Problem statement:
Can you reproduce every line of the listing below word for word, without changing anything?

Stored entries
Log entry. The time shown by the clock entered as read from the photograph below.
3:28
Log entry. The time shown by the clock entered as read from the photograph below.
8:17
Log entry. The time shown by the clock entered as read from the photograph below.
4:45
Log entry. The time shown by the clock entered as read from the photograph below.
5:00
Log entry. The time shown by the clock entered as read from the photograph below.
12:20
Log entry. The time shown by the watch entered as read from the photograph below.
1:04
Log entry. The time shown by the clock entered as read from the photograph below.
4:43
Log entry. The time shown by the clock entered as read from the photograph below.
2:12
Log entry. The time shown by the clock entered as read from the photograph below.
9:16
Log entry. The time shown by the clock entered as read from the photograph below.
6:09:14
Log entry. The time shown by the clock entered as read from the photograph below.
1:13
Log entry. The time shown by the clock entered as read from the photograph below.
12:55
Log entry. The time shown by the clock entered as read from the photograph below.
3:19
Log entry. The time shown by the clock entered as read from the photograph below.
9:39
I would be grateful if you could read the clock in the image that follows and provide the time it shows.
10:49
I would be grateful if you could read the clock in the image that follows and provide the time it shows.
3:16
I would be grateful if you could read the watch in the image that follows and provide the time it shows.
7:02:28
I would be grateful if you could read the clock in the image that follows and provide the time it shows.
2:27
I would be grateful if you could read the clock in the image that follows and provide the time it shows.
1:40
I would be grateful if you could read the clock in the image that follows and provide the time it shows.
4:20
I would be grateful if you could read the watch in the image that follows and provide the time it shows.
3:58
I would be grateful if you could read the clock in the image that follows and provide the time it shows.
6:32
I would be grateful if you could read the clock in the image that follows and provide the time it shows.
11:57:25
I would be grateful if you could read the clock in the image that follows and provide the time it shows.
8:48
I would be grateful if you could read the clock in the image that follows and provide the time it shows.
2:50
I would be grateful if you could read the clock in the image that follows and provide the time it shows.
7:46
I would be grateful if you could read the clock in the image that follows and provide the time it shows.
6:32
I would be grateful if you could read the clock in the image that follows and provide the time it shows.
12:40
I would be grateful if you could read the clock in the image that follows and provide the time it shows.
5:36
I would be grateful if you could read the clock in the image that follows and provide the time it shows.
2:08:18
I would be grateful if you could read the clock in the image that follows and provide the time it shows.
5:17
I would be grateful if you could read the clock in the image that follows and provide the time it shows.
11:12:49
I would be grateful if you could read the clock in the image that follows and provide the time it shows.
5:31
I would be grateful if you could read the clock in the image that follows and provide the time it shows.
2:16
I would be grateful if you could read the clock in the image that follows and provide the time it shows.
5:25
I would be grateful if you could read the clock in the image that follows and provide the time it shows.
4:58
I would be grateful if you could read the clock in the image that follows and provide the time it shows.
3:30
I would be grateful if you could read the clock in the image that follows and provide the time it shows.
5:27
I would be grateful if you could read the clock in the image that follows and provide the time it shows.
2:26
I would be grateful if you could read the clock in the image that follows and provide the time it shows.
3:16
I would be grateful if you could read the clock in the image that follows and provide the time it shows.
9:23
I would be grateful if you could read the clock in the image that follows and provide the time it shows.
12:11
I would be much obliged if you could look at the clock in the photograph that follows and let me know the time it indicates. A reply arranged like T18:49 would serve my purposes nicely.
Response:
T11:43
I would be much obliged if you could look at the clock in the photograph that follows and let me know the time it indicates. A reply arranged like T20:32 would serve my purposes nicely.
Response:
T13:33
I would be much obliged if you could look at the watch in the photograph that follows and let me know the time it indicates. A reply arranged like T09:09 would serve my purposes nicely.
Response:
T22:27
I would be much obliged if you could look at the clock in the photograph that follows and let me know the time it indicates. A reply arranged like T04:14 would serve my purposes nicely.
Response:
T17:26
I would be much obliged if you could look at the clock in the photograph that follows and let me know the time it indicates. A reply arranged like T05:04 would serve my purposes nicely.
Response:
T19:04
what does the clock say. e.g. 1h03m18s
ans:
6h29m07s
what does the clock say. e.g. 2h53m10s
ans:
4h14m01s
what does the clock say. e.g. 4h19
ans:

Solution to the problem:
Log entry. The time shown by the clock entered as read from the photograph below.
3:28
Log entry. The time shown by the clock entered as read from the photograph below.
8:17
Log entry. The time shown by the clock entered as read from the photograph below.
4:45
Log entry. The time shown by the clock entered as read from the photograph below.
5:00
Log entry. The time shown by the clock entered as read from the photograph below.
12:20
Log entry. The time shown by the watch entered as read from the photograph below.
1:04
Log entry. The time shown by the clock entered as read from the photograph below.
4:43
Log entry. The time shown by the clock entered as read from the photograph below.
2:12
Log entry. The time shown by the clock entered as read from the photograph below.
9:16
Log entry. The time shown by the clock entered as read from the photograph below.
6:09:14
Log entry. The time shown by the clock entered as read from the photograph below.
1:13
Log entry. The time shown by the clock entered as read from the photograph below.
12:55
Log entry. The time shown by the clock entered as read from the photograph below.
3:19
Log entry. The time shown by the clock entered as read from the photograph below.
9:39
I would be grateful if you could read the clock in the image that follows and provide the time it shows.
10:49
I would be grateful if you could read the clock in the image that follows and provide the time it shows.
3:16
I would be grateful if you could read the watch in the image that follows and provide the time it shows.
7:02:28
I would be grateful if you could read the clock in the image that follows and provide the time it shows.
2:27
I would be grateful if you could read the clock in the image that follows and provide the time it shows.
1:40
I would be grateful if you could read the clock in the image that follows and provide the time it shows.
4:20
I would be grateful if you could read the watch in the image that follows and provide the time it shows.
3:58
I would be grateful if you could read the clock in the image that follows and provide the time it shows.
6:32
I would be grateful if you could read the clock in the image that follows and provide the time it shows.
11:57:25
I would be grateful if you could read the clock in the image that follows and provide the time it shows.
8:48
I would be grateful if you could read the clock in the image that follows and provide the time it shows.
2:50
I would be grateful if you could read the clock in the image that follows and provide the time it shows.
7:46
I would be grateful if you could read the clock in the image that follows and provide the time it shows.
6:32
I would be grateful if you could read the clock in the image that follows and provide the time it shows.
12:40
I would be grateful if you could read the clock in the image that follows and provide the time it shows.
5:36
I would be grateful if you could read the clock in the image that follows and provide the time it shows.
2:08:18
I would be grateful if you could read the clock in the image that follows and provide the time it shows.
5:17
I would be grateful if you could read the clock in the image that follows and provide the time it shows.
11:12:49
I would be grateful if you could read the clock in the image that follows and provide the time it shows.
5:31
I would be grateful if you could read the clock in the image that follows and provide the time it shows.
2:16
I would be grateful if you could read the clock in the image that follows and provide the time it shows.
5:25
I would be grateful if you could read the clock in the image that follows and provide the time it shows.
4:58
I would be grateful if you could read the clock in the image that follows and provide the time it shows.
3:30
I would be grateful if you could read the clock in the image that follows and provide the time it shows.
5:27
I would be grateful if you could read the clock in the image that follows and provide the time it shows.
2:26
I would be grateful if you could read the clock in the image that follows and provide the time it shows.
3:16
I would be grateful if you could read the clock in the image that follows and provide the time it shows.
9:23
I would be grateful if you could read the clock in the image that follows and provide the time it shows.
12:11
I would be much obliged if you could look at the clock in the photograph that follows and let me know the time it indicates. A reply arranged like T18:49 would serve my purposes nicely.
Response:
T11:43
I would be much obliged if you could look at the clock in the photograph that follows and let me know the time it indicates. A reply arranged like T20:32 would serve my purposes nicely.
Response:
T13:33
I would be much obliged if you could look at the watch in the photograph that follows and let me know the time it indicates. A reply arranged like T09:09 would serve my purposes nicely.
Response:
T22:27
I would be much obliged if you could look at the clock in the photograph that follows and let me know the time it indicates. A reply arranged like T04:14 would serve my purposes nicely.
Response:
T17:26
I would be much obliged if you could look at the clock in the photograph that follows and let me know the time it indicates. A reply arranged like T05:04 would serve my purposes nicely.
Response:
T19:04
what does the clock say. e.g. 1h03m18s
ans:
6h29m07s
what does the clock say. e.g. 2h53m10s
ans:
4h14m01s
what does the clock say. e.g. 4h19
ans:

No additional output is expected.